GIVEN TASK: Copy every line of text in the entries below word for word, and leave the pictures out of your answer.

-- BEGIN --

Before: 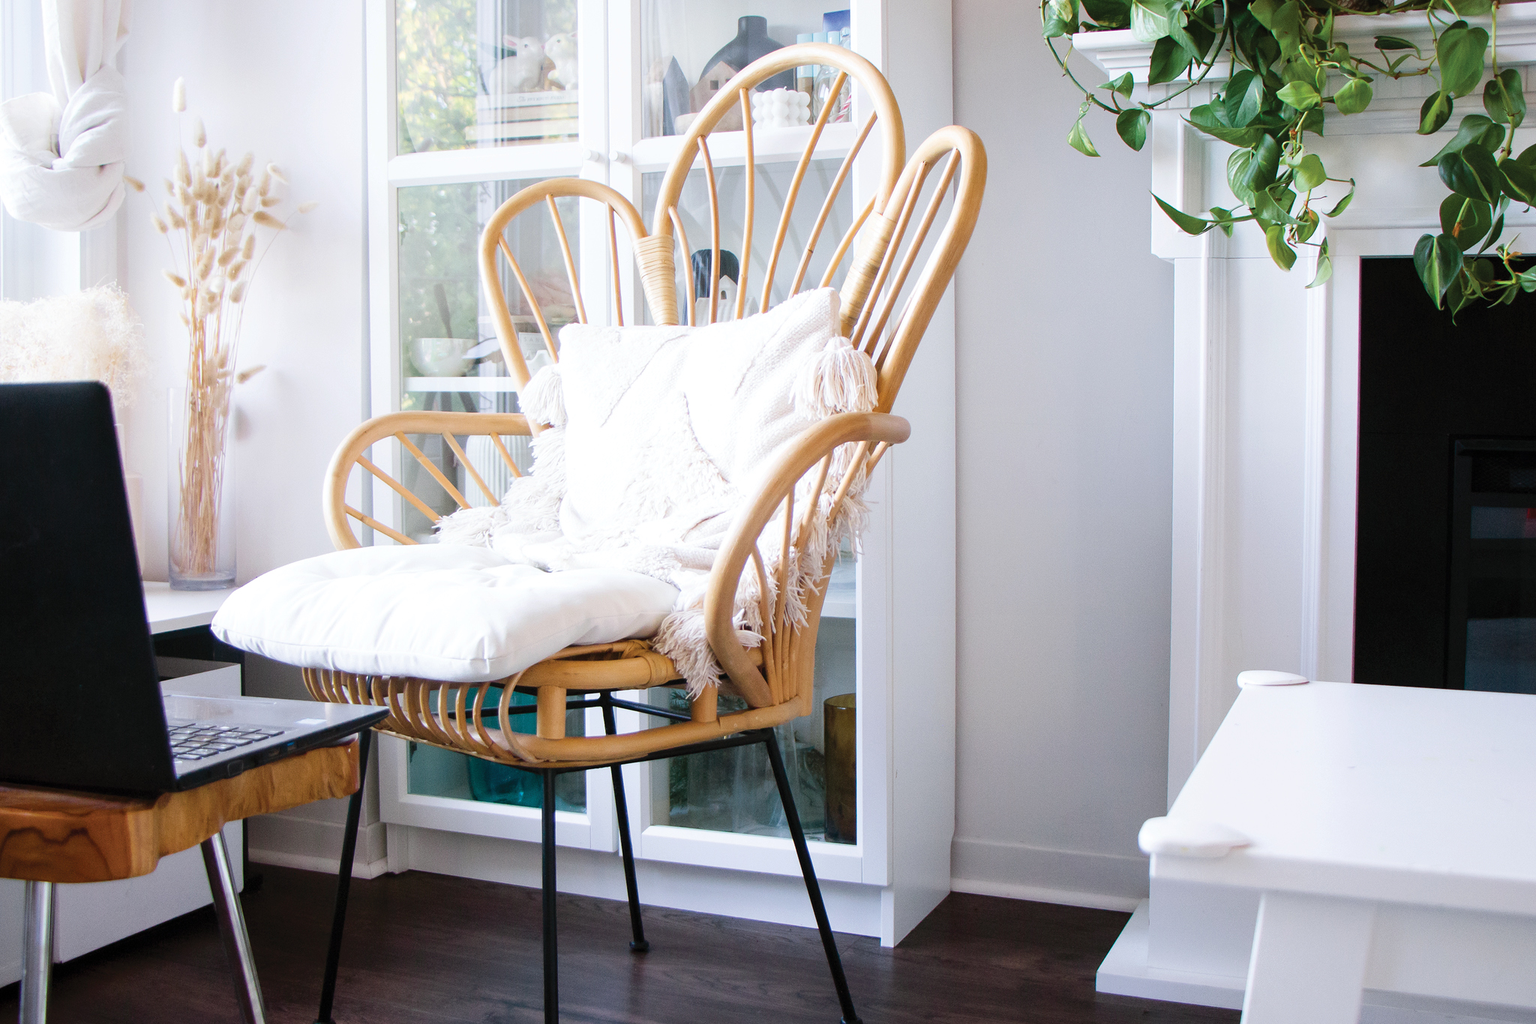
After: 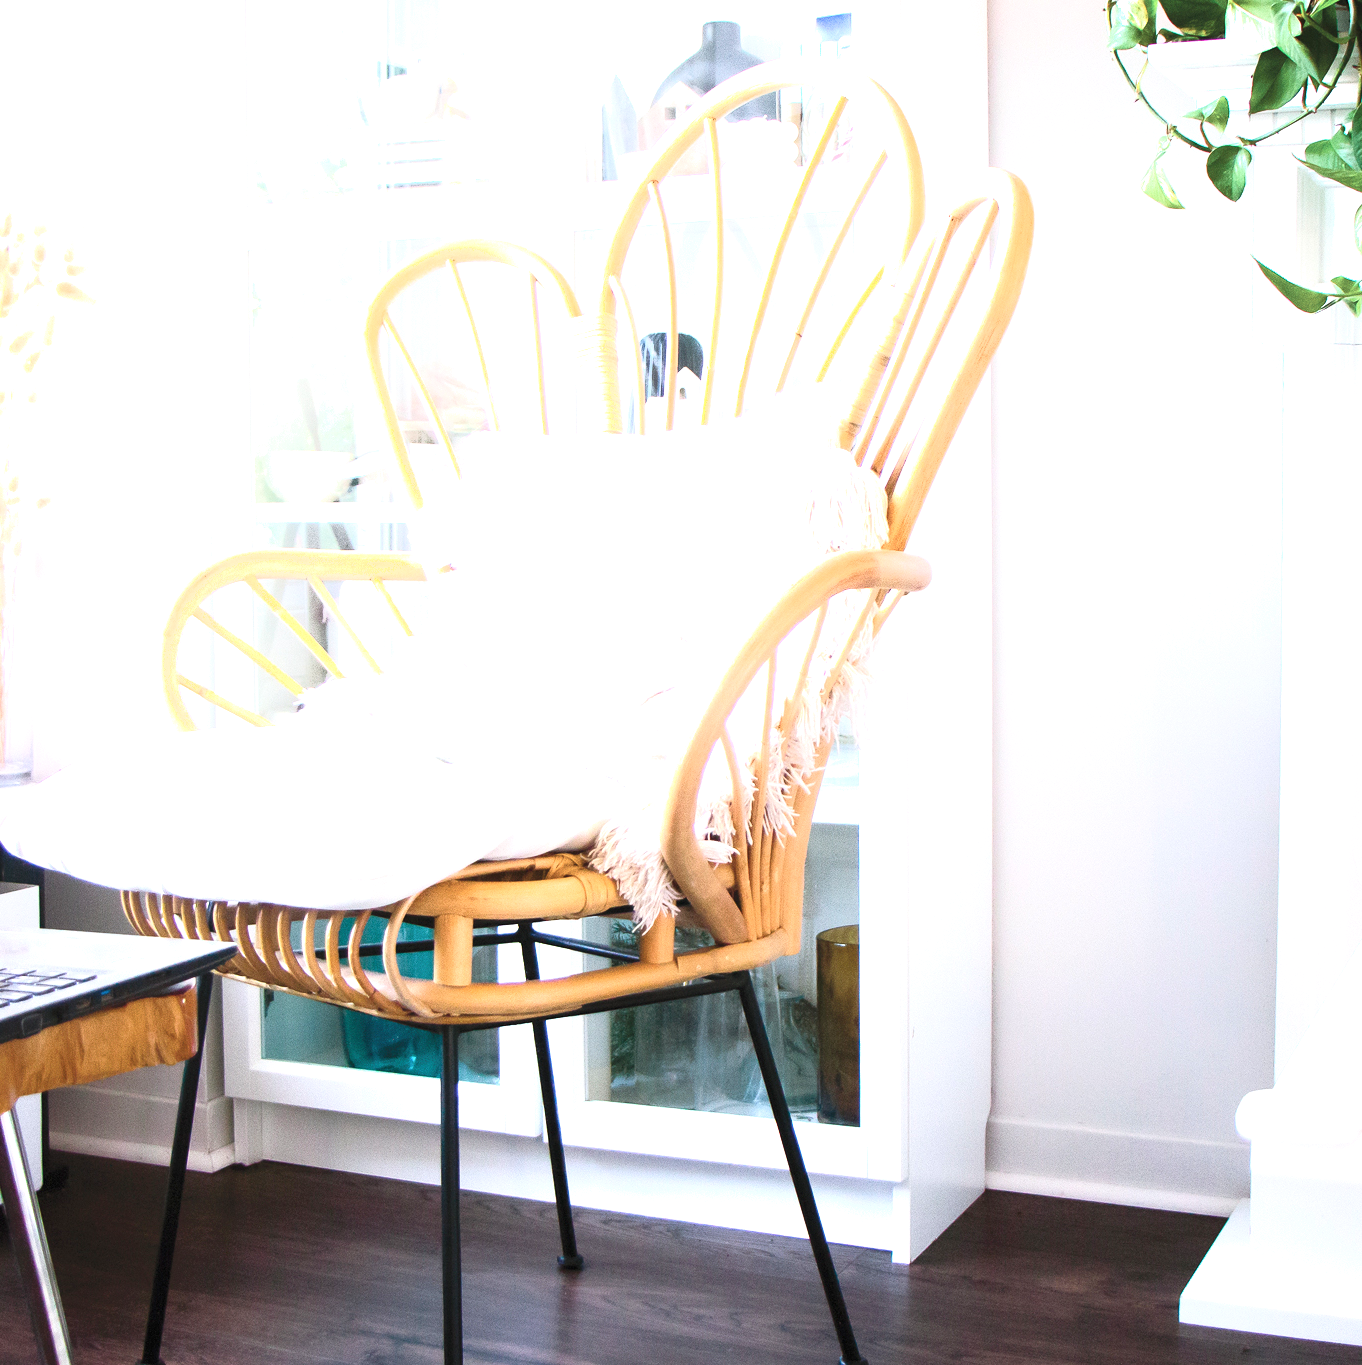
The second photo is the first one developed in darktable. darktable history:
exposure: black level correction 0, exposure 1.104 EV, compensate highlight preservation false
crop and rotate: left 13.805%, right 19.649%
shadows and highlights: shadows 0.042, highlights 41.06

-- END --

EXERCISE SOLUTION:
Before: 
After: 
The second photo is the first one developed in darktable. darktable history:
exposure: black level correction 0, exposure 1.104 EV, compensate highlight preservation false
crop and rotate: left 13.805%, right 19.649%
shadows and highlights: shadows 0.042, highlights 41.06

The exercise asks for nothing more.